A special mercury vacuum cleaner generally provides the best method for mercury spill cleanups. Do not use a regular vacuum cleaner; it will disperse toxic vapors into the air, contaminate the vacuum cleaner and potentially cause a much greater health hazard. If a special mercury vacuum is not available, first use an appropriate suction device to collect big droplets, then use a special absorbent (available from most laboratory supply vendors) to amalgamate smaller mercury droplets.
The Wisconsin DHS provides additional guidance for handling small and large spills, broken thermometers, compact fluorescent light bulbs (CFLs) and other mercury spill resources on the Wisconsin DHS Mercury Spill Response webpage. The Wisconsin DNR also provides information on responding to and reporting mercury spills on the Wisconsin DNR Mercury Spills and Cleanup webpage.

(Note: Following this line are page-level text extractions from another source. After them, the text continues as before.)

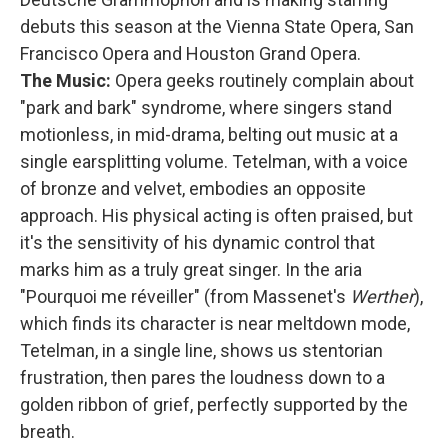
debuts this season at the Vienna State Opera, San
Francisco Opera and Houston Grand Opera.
The Music:
Opera geeks routinely complain about
"park and bark" syndrome, where singers stand
motionless, in mid-drama, belting out music at a
single earsplitting volume. Tetelman, with a voice
of bronze and velvet, embodies an opposite
approach. His physical acting is often praised, but
it's the sensitivity of his dynamic control that
marks him as a truly great singer. In the aria
"Pourquoi me réveiller" (from Massenet's
Werther
),
which finds its character is near meltdown mode,
Tetelman, in a single line, shows us stentorian
frustration, then pares the loudness down to a
golden ribbon of grief, perfectly supported by the
breath.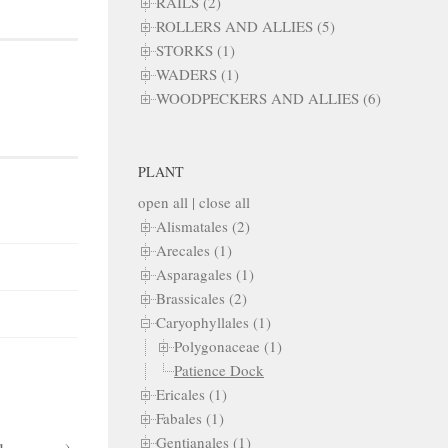
RAILS (2)
ROLLERS AND ALLIES (5)
STORKS (1)
WADERS (1)
WOODPECKERS AND ALLIES (6)
PLANT
open all
|
close all
Alismatales (2)
Arecales (1)
Asparagales (1)
Brassicales (2)
Caryophyllales (1)
Polygonaceae (1)
Patience Dock
Ericales (1)
Fabales (1)
Gentianales (1)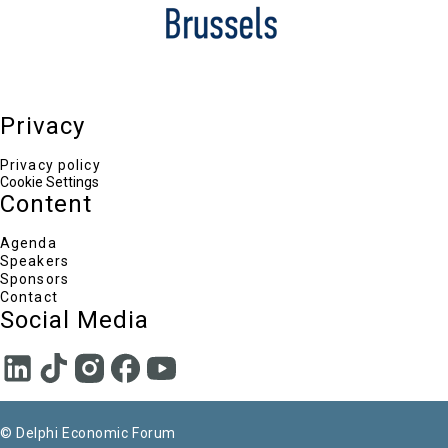
ELVALHALCOR S.A.
Paul Ferneyhough
Executive Vice President & Chief Financial Officer,
Eldorado Gold Corporation
Nektaria Stamouli
Eastern Mediterranean Correspondent, POLITICO
Europe
Privacy
Privacy policy
Cookie Settings
Content
Agenda
Speakers
Sponsors
Contact
Social Media
© Delphi Economic Forum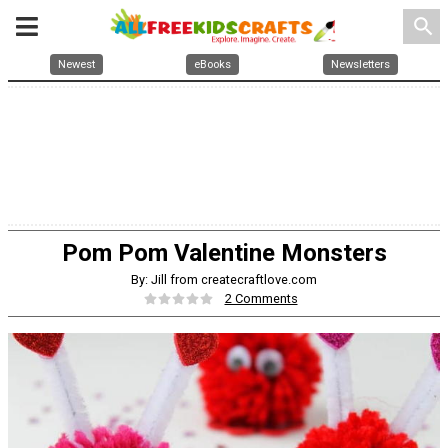
search
Newest
eBooks
Newsletters
Pom Pom Valentine Monsters
By: Jill from createcraftlove.com
2 Comments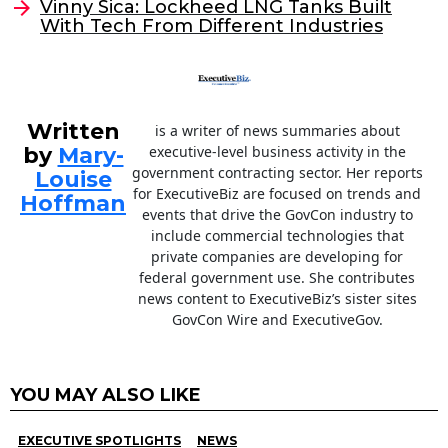
o
Vinny Sica: Lockheed LNG Tanks Built
With Tech From Different Industries
k
Written
is a writer of news summaries about
by
Mary-
executive-level business activity in the
government contracting sector. Her reports
Louise
for ExecutiveBiz are focused on trends and
Hoffman
events that drive the GovCon industry to
include commercial technologies that
private companies are developing for
federal government use. She contributes
news content to ExecutiveBiz’s sister sites
GovCon Wire and ExecutiveGov.
YOU MAY ALSO LIKE
EXECUTIVE SPOTLIGHTS
NEWS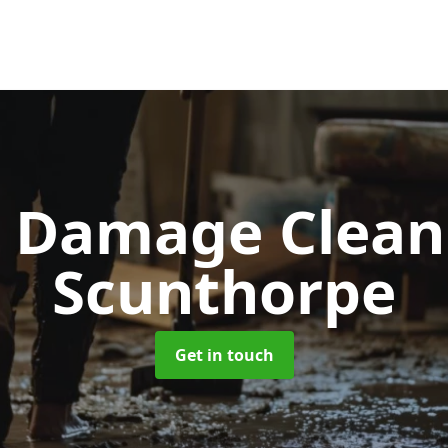
d Damage Clea
Scunthorpe
Get in touch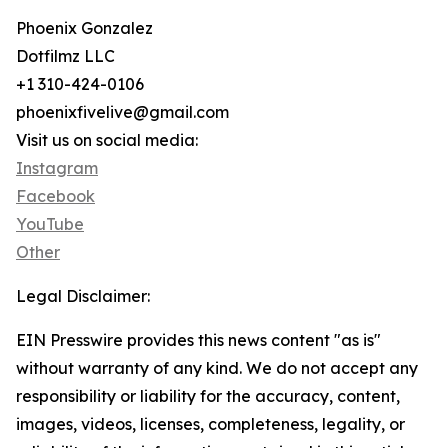
Phoenix Gonzalez
Dotfilmz LLC
+1 310-424-0106
phoenixfivelive@gmail.com
Visit us on social media:
Instagram
Facebook
YouTube
Other
Legal Disclaimer:
EIN Presswire provides this news content "as is"
without warranty of any kind. We do not accept any
responsibility or liability for the accuracy, content,
images, videos, licenses, completeness, legality, or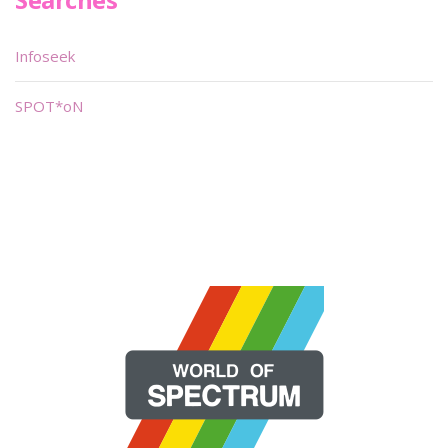
Infoseek
SPOT*oN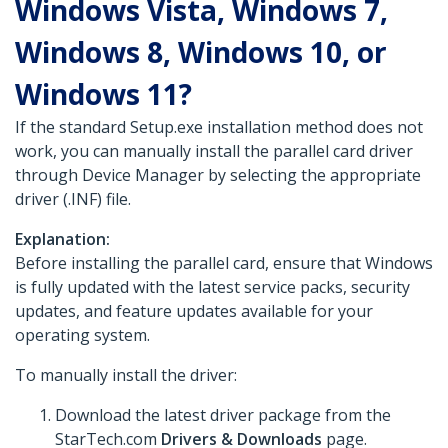
Windows Vista, Windows 7,
Windows 8, Windows 10, or
Windows 11?
If the standard Setup.exe installation method does not
work, you can manually install the parallel card driver
through Device Manager by selecting the appropriate
driver (.INF) file.
Explanation:
Before installing the parallel card, ensure that Windows
is fully updated with the latest service packs, security
updates, and feature updates available for your
operating system.
To manually install the driver:
Download the latest driver package from the
StarTech.com
Drivers & Downloads
page.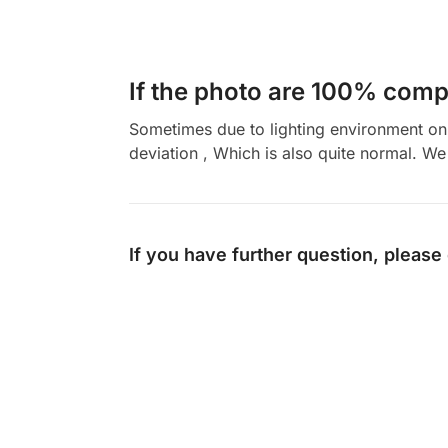
If the photo are 100% compl
Sometimes due to lighting environment on t
deviation , Which is also quite normal. We 
If you have further question, please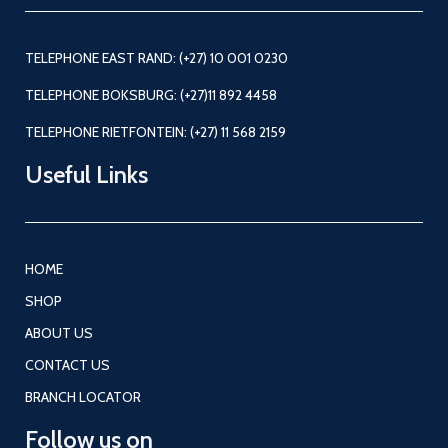
TELEPHONE EAST RAND: (+27) 10 001 0230
TELEPHONE BOKSBURG: (+27)11 892 4458
TELEPHONE RIETFONTEIN: (+27) 11 568 2159
Useful Links
HOME
SHOP
ABOUT US
CONTACT US
BRANCH LOCATOR
Follow us on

Mercury & mercury-Contaminated material Disposal
Fluorescent lamps and mercury thermostats can be managed as and disposed of under the universal waste regulations. UW System campuses must dispose of these materials through the mandatory State of Wisconsin Contract for Hazardous Waste Services. Elemental mercury, free-flowing mercury from broken items, mercury-contaminated material and mercury spill cleanup materials must be managed as hazardous waste and disposed of through the mandatory State of Wisconsin Contract for Hazardous Waste Services.
- Wisconsin DNR Mercury Information
- Wisconsin DHS Mercury Information
- US EPA Mercury Information
- OSHA Safety and Health Topics: Mercury
- American Chemical Society (ACS) Guide for Chemical Spill Response Planning in Laboratories
- UW-Madison Laboratory Safety Guide: Chapter 5.7 Mercury Spills
This publication was prepared for environmental, health and safety staff at University of Wisconsin System campuses, to assist in finding resources and information for regulatory compliance. It is not intended to render legal advice.